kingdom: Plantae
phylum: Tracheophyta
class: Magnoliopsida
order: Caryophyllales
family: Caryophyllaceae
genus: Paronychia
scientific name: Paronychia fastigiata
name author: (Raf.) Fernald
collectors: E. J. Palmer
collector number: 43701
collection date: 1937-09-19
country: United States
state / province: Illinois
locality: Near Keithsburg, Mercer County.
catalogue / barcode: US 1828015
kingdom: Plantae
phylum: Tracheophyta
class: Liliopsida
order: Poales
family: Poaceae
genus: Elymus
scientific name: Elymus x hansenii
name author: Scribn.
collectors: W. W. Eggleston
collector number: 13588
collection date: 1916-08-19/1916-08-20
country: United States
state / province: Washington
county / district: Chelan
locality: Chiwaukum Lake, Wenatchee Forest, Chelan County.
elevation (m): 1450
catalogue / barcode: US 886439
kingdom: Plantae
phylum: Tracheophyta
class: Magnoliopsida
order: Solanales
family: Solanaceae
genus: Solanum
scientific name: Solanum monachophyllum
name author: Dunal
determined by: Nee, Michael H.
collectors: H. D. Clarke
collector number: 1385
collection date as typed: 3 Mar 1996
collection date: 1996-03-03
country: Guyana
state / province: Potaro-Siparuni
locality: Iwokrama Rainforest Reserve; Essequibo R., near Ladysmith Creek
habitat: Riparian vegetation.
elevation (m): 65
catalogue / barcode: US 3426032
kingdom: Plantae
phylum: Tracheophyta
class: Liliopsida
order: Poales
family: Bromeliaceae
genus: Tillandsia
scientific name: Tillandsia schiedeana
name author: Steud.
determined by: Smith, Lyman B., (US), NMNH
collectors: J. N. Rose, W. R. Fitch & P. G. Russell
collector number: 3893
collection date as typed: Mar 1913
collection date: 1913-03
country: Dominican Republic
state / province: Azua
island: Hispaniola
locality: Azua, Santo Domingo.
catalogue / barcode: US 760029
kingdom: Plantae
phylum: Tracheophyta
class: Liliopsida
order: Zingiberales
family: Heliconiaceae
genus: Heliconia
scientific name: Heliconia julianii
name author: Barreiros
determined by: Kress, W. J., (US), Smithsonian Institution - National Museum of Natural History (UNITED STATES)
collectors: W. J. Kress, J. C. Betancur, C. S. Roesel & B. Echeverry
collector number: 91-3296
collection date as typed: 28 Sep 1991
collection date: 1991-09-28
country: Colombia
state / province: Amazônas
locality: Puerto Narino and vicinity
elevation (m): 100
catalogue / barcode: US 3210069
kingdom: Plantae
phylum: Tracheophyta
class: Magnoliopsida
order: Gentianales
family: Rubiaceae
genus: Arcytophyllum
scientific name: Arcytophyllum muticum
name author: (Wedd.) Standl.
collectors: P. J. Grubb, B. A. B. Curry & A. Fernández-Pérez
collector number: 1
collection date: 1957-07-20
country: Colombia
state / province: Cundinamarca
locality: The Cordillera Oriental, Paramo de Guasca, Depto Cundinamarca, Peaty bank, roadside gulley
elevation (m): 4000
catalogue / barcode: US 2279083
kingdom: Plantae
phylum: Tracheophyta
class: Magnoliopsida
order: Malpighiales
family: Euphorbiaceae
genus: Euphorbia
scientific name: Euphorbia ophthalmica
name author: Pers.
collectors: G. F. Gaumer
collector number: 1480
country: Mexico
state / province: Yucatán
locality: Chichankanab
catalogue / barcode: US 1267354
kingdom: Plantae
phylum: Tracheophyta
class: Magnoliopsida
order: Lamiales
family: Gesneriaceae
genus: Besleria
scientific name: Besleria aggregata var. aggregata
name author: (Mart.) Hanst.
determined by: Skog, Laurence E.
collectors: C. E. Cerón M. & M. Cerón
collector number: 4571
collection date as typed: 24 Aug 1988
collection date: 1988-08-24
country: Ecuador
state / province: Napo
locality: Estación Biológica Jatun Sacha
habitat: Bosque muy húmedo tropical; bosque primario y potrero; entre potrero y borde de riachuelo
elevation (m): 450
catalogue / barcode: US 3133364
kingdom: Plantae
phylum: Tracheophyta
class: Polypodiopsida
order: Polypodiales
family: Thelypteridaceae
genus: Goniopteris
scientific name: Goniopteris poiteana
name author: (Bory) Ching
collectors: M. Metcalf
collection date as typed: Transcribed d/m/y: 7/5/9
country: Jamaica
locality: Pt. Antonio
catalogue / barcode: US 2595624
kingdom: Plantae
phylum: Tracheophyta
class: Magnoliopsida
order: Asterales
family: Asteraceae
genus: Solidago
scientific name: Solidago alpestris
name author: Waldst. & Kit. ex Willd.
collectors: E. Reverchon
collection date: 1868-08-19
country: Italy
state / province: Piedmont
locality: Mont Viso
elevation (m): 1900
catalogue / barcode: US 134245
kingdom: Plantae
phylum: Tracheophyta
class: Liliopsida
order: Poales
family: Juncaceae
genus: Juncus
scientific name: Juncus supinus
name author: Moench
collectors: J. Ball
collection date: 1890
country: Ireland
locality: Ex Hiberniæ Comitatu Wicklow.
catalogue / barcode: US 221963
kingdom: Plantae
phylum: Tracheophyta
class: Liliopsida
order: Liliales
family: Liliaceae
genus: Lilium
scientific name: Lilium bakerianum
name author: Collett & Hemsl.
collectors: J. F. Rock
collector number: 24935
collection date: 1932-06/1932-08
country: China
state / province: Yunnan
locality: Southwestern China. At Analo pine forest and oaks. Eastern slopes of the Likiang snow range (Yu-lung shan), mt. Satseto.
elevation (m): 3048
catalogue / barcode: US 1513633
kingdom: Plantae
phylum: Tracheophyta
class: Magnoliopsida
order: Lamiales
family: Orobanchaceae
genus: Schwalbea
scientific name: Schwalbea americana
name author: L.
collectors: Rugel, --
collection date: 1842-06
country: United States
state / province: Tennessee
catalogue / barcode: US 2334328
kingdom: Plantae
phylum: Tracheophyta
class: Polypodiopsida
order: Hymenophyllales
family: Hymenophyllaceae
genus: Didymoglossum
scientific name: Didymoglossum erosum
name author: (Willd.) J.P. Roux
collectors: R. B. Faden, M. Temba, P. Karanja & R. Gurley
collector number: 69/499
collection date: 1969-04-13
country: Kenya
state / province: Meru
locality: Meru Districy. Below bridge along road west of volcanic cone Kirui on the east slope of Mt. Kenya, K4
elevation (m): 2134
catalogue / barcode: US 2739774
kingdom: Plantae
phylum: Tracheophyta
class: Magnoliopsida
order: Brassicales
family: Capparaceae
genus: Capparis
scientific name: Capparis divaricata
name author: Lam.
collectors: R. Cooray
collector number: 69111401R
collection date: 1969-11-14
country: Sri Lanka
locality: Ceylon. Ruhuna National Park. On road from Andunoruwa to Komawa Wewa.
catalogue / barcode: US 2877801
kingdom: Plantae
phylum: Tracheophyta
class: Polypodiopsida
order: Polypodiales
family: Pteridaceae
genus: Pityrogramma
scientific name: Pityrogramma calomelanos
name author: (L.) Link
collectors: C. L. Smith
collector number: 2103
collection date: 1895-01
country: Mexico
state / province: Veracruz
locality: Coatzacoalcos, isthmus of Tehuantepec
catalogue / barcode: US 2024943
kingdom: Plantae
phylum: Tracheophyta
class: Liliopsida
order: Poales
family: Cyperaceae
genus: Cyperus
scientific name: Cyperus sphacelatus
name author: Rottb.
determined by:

========

Please transcribe the lines of the listing above verbatim, starting at the line containing "name author: (Willd.) J.P. Roux" and ending at the line containing "elevation (m): 2134".

name author: (Willd.) J.P. Roux
collectors: R. B. Faden, M. Temba, P. Karanja & R. Gurley
collector number: 69/499
collection date: 1969-04-13
country: Kenya
state / province: Meru
locality: Meru Districy. Below bridge along road west of volcanic cone Kirui on the east slope of Mt. Kenya, K4
elevation (m): 2134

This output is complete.